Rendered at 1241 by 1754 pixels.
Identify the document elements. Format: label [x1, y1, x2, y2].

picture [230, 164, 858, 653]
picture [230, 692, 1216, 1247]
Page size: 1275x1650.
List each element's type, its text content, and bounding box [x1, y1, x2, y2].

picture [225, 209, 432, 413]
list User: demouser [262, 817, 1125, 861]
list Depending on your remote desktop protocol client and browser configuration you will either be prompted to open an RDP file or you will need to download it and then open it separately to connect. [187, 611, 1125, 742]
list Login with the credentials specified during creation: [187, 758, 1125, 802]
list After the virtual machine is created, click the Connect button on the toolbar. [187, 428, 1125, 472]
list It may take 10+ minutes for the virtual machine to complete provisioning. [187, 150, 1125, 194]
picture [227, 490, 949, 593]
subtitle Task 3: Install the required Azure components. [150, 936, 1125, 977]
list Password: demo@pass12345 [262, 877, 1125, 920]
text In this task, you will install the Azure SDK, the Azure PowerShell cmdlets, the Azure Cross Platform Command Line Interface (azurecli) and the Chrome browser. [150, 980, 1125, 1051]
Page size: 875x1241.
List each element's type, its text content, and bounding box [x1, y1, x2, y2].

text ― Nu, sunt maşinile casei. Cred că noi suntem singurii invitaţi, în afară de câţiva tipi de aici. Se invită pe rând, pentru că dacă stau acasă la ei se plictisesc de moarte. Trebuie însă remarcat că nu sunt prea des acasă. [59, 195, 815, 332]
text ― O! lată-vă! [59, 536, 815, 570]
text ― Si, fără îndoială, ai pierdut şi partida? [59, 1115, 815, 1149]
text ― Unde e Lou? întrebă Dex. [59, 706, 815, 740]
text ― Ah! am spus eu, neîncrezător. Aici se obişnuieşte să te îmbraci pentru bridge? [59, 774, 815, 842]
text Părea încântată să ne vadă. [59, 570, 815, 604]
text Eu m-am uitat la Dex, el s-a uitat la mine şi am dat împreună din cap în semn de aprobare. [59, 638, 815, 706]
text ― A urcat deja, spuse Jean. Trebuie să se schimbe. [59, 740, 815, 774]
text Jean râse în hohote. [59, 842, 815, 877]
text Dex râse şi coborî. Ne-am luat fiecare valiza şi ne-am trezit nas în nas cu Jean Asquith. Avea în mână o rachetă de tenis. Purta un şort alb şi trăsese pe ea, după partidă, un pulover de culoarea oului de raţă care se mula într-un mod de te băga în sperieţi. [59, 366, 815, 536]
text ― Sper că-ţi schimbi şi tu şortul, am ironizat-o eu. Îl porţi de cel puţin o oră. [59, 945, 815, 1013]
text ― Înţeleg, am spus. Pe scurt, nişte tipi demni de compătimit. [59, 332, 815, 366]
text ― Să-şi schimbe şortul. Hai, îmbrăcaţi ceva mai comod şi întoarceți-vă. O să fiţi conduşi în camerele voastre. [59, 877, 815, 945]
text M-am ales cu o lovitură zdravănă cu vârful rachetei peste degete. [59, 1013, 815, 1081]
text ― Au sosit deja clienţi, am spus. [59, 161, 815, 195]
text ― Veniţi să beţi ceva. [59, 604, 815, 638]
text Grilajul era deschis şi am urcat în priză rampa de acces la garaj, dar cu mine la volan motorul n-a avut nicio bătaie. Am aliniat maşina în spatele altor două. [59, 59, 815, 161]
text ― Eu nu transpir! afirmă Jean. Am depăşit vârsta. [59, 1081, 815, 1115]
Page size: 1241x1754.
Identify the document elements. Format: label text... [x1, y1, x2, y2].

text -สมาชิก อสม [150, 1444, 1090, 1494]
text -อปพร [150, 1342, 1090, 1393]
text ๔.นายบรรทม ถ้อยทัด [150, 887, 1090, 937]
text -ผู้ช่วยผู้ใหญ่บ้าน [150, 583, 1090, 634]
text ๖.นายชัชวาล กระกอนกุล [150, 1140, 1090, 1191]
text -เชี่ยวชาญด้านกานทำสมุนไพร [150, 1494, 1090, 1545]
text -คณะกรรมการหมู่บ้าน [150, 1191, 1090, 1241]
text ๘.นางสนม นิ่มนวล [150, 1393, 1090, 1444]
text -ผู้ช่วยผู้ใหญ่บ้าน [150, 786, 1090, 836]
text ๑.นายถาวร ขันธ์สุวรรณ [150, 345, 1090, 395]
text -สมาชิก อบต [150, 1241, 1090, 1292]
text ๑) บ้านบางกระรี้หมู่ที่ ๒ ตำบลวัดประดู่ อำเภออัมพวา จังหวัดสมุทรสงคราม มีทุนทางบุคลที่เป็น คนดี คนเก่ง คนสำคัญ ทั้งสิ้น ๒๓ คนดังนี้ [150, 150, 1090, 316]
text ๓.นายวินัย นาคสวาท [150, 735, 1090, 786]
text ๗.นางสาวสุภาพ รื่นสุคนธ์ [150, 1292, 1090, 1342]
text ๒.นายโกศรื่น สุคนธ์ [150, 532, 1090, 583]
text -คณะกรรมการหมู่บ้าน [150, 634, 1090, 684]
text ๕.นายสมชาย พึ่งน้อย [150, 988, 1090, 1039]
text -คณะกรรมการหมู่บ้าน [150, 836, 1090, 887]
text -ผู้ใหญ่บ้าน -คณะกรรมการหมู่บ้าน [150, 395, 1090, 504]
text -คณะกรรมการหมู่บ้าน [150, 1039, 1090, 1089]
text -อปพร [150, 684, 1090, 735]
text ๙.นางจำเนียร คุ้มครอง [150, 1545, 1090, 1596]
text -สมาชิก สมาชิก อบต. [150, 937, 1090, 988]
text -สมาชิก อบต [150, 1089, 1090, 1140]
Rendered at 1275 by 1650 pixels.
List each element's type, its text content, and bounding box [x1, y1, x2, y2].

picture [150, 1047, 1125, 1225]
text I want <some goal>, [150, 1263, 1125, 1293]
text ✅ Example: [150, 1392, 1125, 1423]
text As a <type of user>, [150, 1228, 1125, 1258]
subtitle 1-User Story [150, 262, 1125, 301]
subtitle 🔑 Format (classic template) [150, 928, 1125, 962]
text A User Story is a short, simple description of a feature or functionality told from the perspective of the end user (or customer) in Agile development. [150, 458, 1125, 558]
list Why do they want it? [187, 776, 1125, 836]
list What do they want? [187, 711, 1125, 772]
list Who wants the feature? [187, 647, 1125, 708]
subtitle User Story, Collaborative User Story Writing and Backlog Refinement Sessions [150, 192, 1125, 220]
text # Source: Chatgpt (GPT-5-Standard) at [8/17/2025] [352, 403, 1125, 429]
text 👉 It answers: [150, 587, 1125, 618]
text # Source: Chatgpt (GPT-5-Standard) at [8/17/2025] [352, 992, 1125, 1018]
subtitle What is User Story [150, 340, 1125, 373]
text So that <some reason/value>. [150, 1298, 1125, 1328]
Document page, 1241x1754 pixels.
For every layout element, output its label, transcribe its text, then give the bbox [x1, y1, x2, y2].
------------------------------------------------
> _Exercise requirements_
Could you reproduce the data above exactly as given?

> _Answer space_
Rendered at 1241 by 1754 pixels.
Identify the document elements. Format: label [x1, y1, x2, y2].

picture [230, 164, 858, 653]
picture [230, 692, 1216, 1247]
Page size: 1275x1650.
List each element's type, its text content, and bounding box [x1, y1, x2, y2].

picture [225, 209, 432, 413]
list User: demouser [262, 817, 1125, 861]
list Depending on your remote desktop protocol client and browser configuration you will either be prompted to open an RDP file or you will need to download it and then open it separately to connect. [187, 611, 1125, 742]
list Login with the credentials specified during creation: [187, 758, 1125, 802]
list After the virtual machine is created, click the Connect button on the toolbar. [187, 428, 1125, 472]
list It may take 10+ minutes for the virtual machine to complete provisioning. [187, 150, 1125, 194]
picture [227, 490, 949, 593]
subtitle Task 3: Install the required Azure components. [150, 936, 1125, 977]
list Password: demo@pass12345 [262, 877, 1125, 920]
text In this task, you will install the Azure SDK, the Azure PowerShell cmdlets, the Azure Cross Platform Command Line Interface (azurecli) and the Chrome browser. [150, 980, 1125, 1051]
Page size: 875x1241.
List each element's type, its text content, and bounding box [x1, y1, x2, y2].

text ― Nu, sunt maşinile casei. Cred că noi suntem singurii invitaţi, în afară de câţiva tipi de aici. Se invită pe rând, pentru că dacă stau acasă la ei se plictisesc de moarte. Trebuie însă remarcat că nu sunt prea des acasă. [59, 195, 815, 332]
text ― O! lată-vă! [59, 536, 815, 570]
text ― Si, fără îndoială, ai pierdut şi partida? [59, 1115, 815, 1149]
text ― Unde e Lou? întrebă Dex. [59, 706, 815, 740]
text ― Ah! am spus eu, neîncrezător. Aici se obişnuieşte să te îmbraci pentru bridge? [59, 774, 815, 842]
text Părea încântată să ne vadă. [59, 570, 815, 604]
text Eu m-am uitat la Dex, el s-a uitat la mine şi am dat împreună din cap în semn de aprobare. [59, 638, 815, 706]
text ― A urcat deja, spuse Jean. Trebuie să se schimbe. [59, 740, 815, 774]
text Jean râse în hohote. [59, 842, 815, 877]
text Dex râse şi coborî. Ne-am luat fiecare valiza şi ne-am trezit nas în nas cu Jean Asquith. Avea în mână o rachetă de tenis. Purta un şort alb şi trăsese pe ea, după partidă, un pulover de culoarea oului de raţă care se mula într-un mod de te băga în sperieţi. [59, 366, 815, 536]
text ― Sper că-ţi schimbi şi tu şortul, am ironizat-o eu. Îl porţi de cel puţin o oră. [59, 945, 815, 1013]
text ― Înţeleg, am spus. Pe scurt, nişte tipi demni de compătimit. [59, 332, 815, 366]
text ― Să-şi schimbe şortul. Hai, îmbrăcaţi ceva mai comod şi întoarceți-vă. O să fiţi conduşi în camerele voastre. [59, 877, 815, 945]
text M-am ales cu o lovitură zdravănă cu vârful rachetei peste degete. [59, 1013, 815, 1081]
text ― Au sosit deja clienţi, am spus. [59, 161, 815, 195]
text ― Veniţi să beţi ceva. [59, 604, 815, 638]
text Grilajul era deschis şi am urcat în priză rampa de acces la garaj, dar cu mine la volan motorul n-a avut nicio bătaie. Am aliniat maşina în spatele altor două. [59, 59, 815, 161]
text ― Eu nu transpir! afirmă Jean. Am depăşit vârsta. [59, 1081, 815, 1115]
Page size: 1241x1754.
Identify the document elements. Format: label text... [x1, y1, x2, y2].

text -สมาชิก อสม [150, 1444, 1090, 1494]
text -อปพร [150, 1342, 1090, 1393]
text ๔.นายบรรทม ถ้อยทัด [150, 887, 1090, 937]
text -ผู้ช่วยผู้ใหญ่บ้าน [150, 583, 1090, 634]
text ๖.นายชัชวาล กระกอนกุล [150, 1140, 1090, 1191]
text -เชี่ยวชาญด้านกานทำสมุนไพร [150, 1494, 1090, 1545]
text -คณะกรรมการหมู่บ้าน [150, 1191, 1090, 1241]
text ๘.นางสนม นิ่มนวล [150, 1393, 1090, 1444]
text -ผู้ช่วยผู้ใหญ่บ้าน [150, 786, 1090, 836]
text ๑.นายถาวร ขันธ์สุวรรณ [150, 345, 1090, 395]
text -สมาชิก อบต [150, 1241, 1090, 1292]
text ๑) บ้านบางกระรี้หมู่ที่ ๒ ตำบลวัดประดู่ อำเภออัมพวา จังหวัดสมุทรสงคราม มีทุนทางบุคลที่เป็น คนดี คนเก่ง คนสำคัญ ทั้งสิ้น ๒๓ คนดังนี้ [150, 150, 1090, 316]
text ๓.นายวินัย นาคสวาท [150, 735, 1090, 786]
text ๗.นางสาวสุภาพ รื่นสุคนธ์ [150, 1292, 1090, 1342]
text ๒.นายโกศรื่น สุคนธ์ [150, 532, 1090, 583]
text -คณะกรรมการหมู่บ้าน [150, 634, 1090, 684]
text ๕.นายสมชาย พึ่งน้อย [150, 988, 1090, 1039]
text -คณะกรรมการหมู่บ้าน [150, 836, 1090, 887]
text -ผู้ใหญ่บ้าน -คณะกรรมการหมู่บ้าน [150, 395, 1090, 504]
text -คณะกรรมการหมู่บ้าน [150, 1039, 1090, 1089]
text -อปพร [150, 684, 1090, 735]
text ๙.นางจำเนียร คุ้มครอง [150, 1545, 1090, 1596]
text -สมาชิก สมาชิก อบต. [150, 937, 1090, 988]
text -สมาชิก อบต [150, 1089, 1090, 1140]
Rendered at 1275 by 1650 pixels.
List each element's type, its text content, and bounding box [x1, y1, x2, y2].

picture [150, 1047, 1125, 1225]
text I want <some goal>, [150, 1263, 1125, 1293]
text ✅ Example: [150, 1392, 1125, 1423]
text As a <type of user>, [150, 1228, 1125, 1258]
subtitle 1-User Story [150, 262, 1125, 301]
subtitle 🔑 Format (classic template) [150, 928, 1125, 962]
text A User Story is a short, simple description of a feature or functionality told from the perspective of the end user (or customer) in Agile development. [150, 458, 1125, 558]
list Why do they want it? [187, 776, 1125, 836]
list What do they want? [187, 711, 1125, 772]
list Who wants the feature? [187, 647, 1125, 708]
subtitle User Story, Collaborative User Story Writing and Backlog Refinement Sessions [150, 192, 1125, 220]
text # Source: Chatgpt (GPT-5-Standard) at [8/17/2025] [352, 403, 1125, 429]
text 👉 It answers: [150, 587, 1125, 618]
text # Source: Chatgpt (GPT-5-Standard) at [8/17/2025] [352, 992, 1125, 1018]
subtitle What is User Story [150, 340, 1125, 373]
text So that <some reason/value>. [150, 1298, 1125, 1328]
Document page, 1241x1754 pixels.
For every layout element, output its label, transcribe its text, then give the bbox [x1, y1, x2, y2].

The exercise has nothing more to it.